- _Prompt_
Retype each entry below exactly as it stands.

Stored data entries:
------------------------------------------------
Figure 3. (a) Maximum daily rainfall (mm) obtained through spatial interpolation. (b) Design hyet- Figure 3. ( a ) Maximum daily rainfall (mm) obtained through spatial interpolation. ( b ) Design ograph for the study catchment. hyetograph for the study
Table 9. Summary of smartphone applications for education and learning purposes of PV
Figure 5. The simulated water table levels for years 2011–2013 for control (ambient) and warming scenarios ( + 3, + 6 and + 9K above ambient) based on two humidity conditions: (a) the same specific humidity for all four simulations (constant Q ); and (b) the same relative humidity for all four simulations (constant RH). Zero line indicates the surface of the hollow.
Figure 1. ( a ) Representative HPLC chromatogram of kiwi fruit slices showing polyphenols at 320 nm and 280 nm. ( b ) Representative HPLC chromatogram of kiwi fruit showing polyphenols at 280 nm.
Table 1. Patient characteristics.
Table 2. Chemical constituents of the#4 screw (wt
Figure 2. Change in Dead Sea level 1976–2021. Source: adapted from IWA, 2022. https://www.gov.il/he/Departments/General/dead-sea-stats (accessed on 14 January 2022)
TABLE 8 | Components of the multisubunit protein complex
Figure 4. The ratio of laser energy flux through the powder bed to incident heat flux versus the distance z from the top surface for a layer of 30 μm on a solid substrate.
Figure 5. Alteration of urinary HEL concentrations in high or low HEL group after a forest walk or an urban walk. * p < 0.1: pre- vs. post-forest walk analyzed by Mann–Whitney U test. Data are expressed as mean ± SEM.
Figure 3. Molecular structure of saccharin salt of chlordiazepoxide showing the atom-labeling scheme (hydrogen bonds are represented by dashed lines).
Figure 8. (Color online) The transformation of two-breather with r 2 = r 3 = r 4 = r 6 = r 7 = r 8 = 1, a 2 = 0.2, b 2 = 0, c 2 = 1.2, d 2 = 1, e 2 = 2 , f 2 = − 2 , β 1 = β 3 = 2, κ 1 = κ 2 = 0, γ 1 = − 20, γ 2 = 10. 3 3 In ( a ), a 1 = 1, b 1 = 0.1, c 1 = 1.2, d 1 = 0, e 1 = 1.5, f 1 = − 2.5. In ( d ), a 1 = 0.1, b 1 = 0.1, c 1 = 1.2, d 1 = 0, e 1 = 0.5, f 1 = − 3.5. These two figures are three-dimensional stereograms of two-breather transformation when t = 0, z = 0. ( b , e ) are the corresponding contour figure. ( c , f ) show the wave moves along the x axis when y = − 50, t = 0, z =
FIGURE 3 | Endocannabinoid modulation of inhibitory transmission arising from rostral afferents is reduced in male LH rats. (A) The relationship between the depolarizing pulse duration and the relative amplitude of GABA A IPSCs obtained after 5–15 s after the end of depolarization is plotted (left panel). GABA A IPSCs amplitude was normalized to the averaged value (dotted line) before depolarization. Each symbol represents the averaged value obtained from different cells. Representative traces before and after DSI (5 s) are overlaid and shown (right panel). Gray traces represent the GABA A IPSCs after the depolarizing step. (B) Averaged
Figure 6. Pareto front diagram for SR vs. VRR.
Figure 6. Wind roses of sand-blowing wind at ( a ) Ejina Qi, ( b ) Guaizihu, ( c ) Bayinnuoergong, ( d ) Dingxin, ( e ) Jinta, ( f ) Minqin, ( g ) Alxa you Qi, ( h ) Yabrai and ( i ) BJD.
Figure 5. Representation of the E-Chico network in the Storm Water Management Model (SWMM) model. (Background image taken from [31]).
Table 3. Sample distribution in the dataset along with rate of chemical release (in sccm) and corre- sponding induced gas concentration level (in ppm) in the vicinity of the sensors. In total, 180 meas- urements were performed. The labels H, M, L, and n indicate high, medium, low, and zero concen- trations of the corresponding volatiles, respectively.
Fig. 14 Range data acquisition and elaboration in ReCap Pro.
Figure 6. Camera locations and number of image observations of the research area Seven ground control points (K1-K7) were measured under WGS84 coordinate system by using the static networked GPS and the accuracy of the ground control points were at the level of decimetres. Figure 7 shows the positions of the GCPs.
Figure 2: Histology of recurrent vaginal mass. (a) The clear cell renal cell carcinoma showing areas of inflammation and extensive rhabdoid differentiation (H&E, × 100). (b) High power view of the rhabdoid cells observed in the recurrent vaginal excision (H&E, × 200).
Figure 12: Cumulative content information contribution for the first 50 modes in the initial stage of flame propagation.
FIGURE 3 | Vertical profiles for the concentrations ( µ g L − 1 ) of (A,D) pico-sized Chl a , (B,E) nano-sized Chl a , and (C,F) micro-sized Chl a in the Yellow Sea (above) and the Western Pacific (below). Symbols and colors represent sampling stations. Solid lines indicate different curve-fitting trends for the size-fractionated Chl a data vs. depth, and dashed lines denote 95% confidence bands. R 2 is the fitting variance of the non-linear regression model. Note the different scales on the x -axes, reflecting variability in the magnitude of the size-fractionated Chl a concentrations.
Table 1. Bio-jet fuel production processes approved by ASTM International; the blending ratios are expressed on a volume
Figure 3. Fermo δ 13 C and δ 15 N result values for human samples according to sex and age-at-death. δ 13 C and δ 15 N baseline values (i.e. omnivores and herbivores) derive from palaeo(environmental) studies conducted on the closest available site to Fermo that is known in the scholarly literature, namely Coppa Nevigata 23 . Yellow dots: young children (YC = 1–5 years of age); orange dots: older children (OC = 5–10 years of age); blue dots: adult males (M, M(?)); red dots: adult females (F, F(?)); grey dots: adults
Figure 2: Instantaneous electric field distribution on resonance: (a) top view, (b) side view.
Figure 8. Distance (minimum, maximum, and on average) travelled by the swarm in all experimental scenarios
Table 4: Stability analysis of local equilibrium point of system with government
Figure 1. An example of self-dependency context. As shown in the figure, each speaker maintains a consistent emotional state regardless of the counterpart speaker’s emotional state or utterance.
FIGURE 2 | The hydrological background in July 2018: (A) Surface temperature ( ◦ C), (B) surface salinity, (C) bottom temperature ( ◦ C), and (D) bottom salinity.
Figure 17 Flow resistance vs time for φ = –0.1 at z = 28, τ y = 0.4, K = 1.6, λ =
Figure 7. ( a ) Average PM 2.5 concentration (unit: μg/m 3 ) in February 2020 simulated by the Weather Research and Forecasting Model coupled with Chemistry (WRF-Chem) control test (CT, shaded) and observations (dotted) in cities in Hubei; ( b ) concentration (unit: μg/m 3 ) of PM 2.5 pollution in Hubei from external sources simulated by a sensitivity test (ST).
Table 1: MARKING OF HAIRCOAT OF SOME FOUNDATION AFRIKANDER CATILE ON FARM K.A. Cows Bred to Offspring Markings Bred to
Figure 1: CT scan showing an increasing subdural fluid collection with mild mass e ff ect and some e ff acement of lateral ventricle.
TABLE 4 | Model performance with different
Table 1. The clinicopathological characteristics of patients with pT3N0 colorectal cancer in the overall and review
------------------------------------------------
- _Result for this exercise_
Figure 3. (a) Maximum daily rainfall (mm) obtained through spatial interpolation. (b) Design hyet- Figure 3. ( a ) Maximum daily rainfall (mm) obtained through spatial interpolation. ( b ) Design ograph for the study catchment. hyetograph for the study
Table 9. Summary of smartphone applications for education and learning purposes of PV
Figure 5. The simulated water table levels for years 2011–2013 for control (ambient) and warming scenarios ( + 3, + 6 and + 9K above ambient) based on two humidity conditions: (a) the same specific humidity for all four simulations (constant Q ); and (b) the same relative humidity for all four simulations (constant RH). Zero line indicates the surface of the hollow.
Figure 1. ( a ) Representative HPLC chromatogram of kiwi fruit slices showing polyphenols at 320 nm and 280 nm. ( b ) Representative HPLC chromatogram of kiwi fruit showing polyphenols at 280 nm.
Table 1. Patient characteristics.
Table 2. Chemical constituents of the#4 screw (wt
Figure 2. Change in Dead Sea level 1976–2021. Source: adapted from IWA, 2022. https://www.gov.il/he/Departments/General/dead-sea-stats (accessed on 14 January 2022)
TABLE 8 | Components of the multisubunit protein complex
Figure 4. The ratio of laser energy flux through the powder bed to incident heat flux versus the distance z from the top surface for a layer of 30 μm on a solid substrate.
Figure 5. Alteration of urinary HEL concentrations in high or low HEL group after a forest walk or an urban walk. * p < 0.1: pre- vs. post-forest walk analyzed by Mann–Whitney U test. Data are expressed as mean ± SEM.
Figure 3. Molecular structure of saccharin salt of chlordiazepoxide showing the atom-labeling scheme (hydrogen bonds are represented by dashed lines).
Figure 8. (Color online) The transformation of two-breather with r 2 = r 3 = r 4 = r 6 = r 7 = r 8 = 1, a 2 = 0.2, b 2 = 0, c 2 = 1.2, d 2 = 1, e 2 = 2 , f 2 = − 2 , β 1 = β 3 = 2, κ 1 = κ 2 = 0, γ 1 = − 20, γ 2 = 10. 3 3 In ( a ), a 1 = 1, b 1 = 0.1, c 1 = 1.2, d 1 = 0, e 1 = 1.5, f 1 = − 2.5. In ( d ), a 1 = 0.1, b 1 = 0.1, c 1 = 1.2, d 1 = 0, e 1 = 0.5, f 1 = − 3.5. These two figures are three-dimensional stereograms of two-breather transformation when t = 0, z = 0. ( b , e ) are the corresponding contour figure. ( c , f ) show the wave moves along the x axis when y = − 50, t = 0, z =
FIGURE 3 | Endocannabinoid modulation of inhibitory transmission arising from rostral afferents is reduced in male LH rats. (A) The relationship between the depolarizing pulse duration and the relative amplitude of GABA A IPSCs obtained after 5–15 s after the end of depolarization is plotted (left panel). GABA A IPSCs amplitude was normalized to the averaged value (dotted line) before depolarization. Each symbol represents the averaged value obtained from different cells. Representative traces before and after DSI (5 s) are overlaid and shown (right panel). Gray traces represent the GABA A IPSCs after the depolarizing step. (B) Averaged
Figure 6. Pareto front diagram for SR vs. VRR.
Figure 6. Wind roses of sand-blowing wind at ( a ) Ejina Qi, ( b ) Guaizihu, ( c ) Bayinnuoergong, ( d ) Dingxin, ( e ) Jinta, ( f ) Minqin, ( g ) Alxa you Qi, ( h ) Yabrai and ( i ) BJD.
Figure 5. Representation of the E-Chico network in the Storm Water Management Model (SWMM) model. (Background image taken from [31]).
Table 3. Sample distribution in the dataset along with rate of chemical release (in sccm) and corre- sponding induced gas concentration level (in ppm) in the vicinity of the sensors. In total, 180 meas- urements were performed. The labels H, M, L, and n indicate high, medium, low, and zero concen- trations of the corresponding volatiles, respectively.
Fig. 14 Range data acquisition and elaboration in ReCap Pro.
Figure 6. Camera locations and number of image observations of the research area Seven ground control points (K1-K7) were measured under WGS84 coordinate system by using the static networked GPS and the accuracy of the ground control points were at the level of decimetres. Figure 7 shows the positions of the GCPs.
Figure 2: Histology of recurrent vaginal mass. (a) The clear cell renal cell carcinoma showing areas of inflammation and extensive rhabdoid differentiation (H&E, × 100). (b) High power view of the rhabdoid cells observed in the recurrent vaginal excision (H&E, × 200).
Figure 12: Cumulative content information contribution for the first 50 modes in the initial stage of flame propagation.
FIGURE 3 | Vertical profiles for the concentrations ( µ g L − 1 ) of (A,D) pico-sized Chl a , (B,E) nano-sized Chl a , and (C,F) micro-sized Chl a in the Yellow Sea (above) and the Western Pacific (below). Symbols and colors represent sampling stations. Solid lines indicate different curve-fitting trends for the size-fractionated Chl a data vs. depth, and dashed lines denote 95% confidence bands. R 2 is the fitting variance of the non-linear regression model. Note the different scales on the x -axes, reflecting variability in the magnitude of the size-fractionated Chl a concentrations.
Table 1. Bio-jet fuel production processes approved by ASTM International; the blending ratios are expressed on a volume
Figure 3. Fermo δ 13 C and δ 15 N result values for human samples according to sex and age-at-death. δ 13 C and δ 15 N baseline values (i.e. omnivores and herbivores) derive from palaeo(environmental) studies conducted on the closest available site to Fermo that is known in the scholarly literature, namely Coppa Nevigata 23 . Yellow dots: young children (YC = 1–5 years of age); orange dots: older children (OC = 5–10 years of age); blue dots: adult males (M, M(?)); red dots: adult females (F, F(?)); grey dots: adults
Figure 2: Instantaneous electric field distribution on resonance: (a) top view, (b) side view.
Figure 8. Distance (minimum, maximum, and on average) travelled by the swarm in all experimental scenarios
Table 4: Stability analysis of local equilibrium point of system with government
Figure 1. An example of self-dependency context. As shown in the figure, each speaker maintains a consistent emotional state regardless of the counterpart speaker’s emotional state or utterance.
FIGURE 2 | The hydrological background in July 2018: (A) Surface temperature ( ◦ C), (B) surface salinity, (C) bottom temperature ( ◦ C), and (D) bottom salinity.
Figure 17 Flow resistance vs time for φ = –0.1 at z = 28, τ y = 0.4, K = 1.6, λ =
Figure 7. ( a ) Average PM 2.5 concentration (unit: μg/m 3 ) in February 2020 simulated by the Weather Research and Forecasting Model coupled with Chemistry (WRF-Chem) control test (CT, shaded) and observations (dotted) in cities in Hubei; ( b ) concentration (unit: μg/m 3 ) of PM 2.5 pollution in Hubei from external sources simulated by a sensitivity test (ST).
Table 1: MARKING OF HAIRCOAT OF SOME FOUNDATION AFRIKANDER CATILE ON FARM K.A. Cows Bred to Offspring Markings Bred to
Figure 1: CT scan showing an increasing subdural fluid collection with mild mass e ff ect and some e ff acement of lateral ventricle.
TABLE 4 | Model performance with different
Table 1. The clinicopathological characteristics of patients with pT3N0 colorectal cancer in the overall and review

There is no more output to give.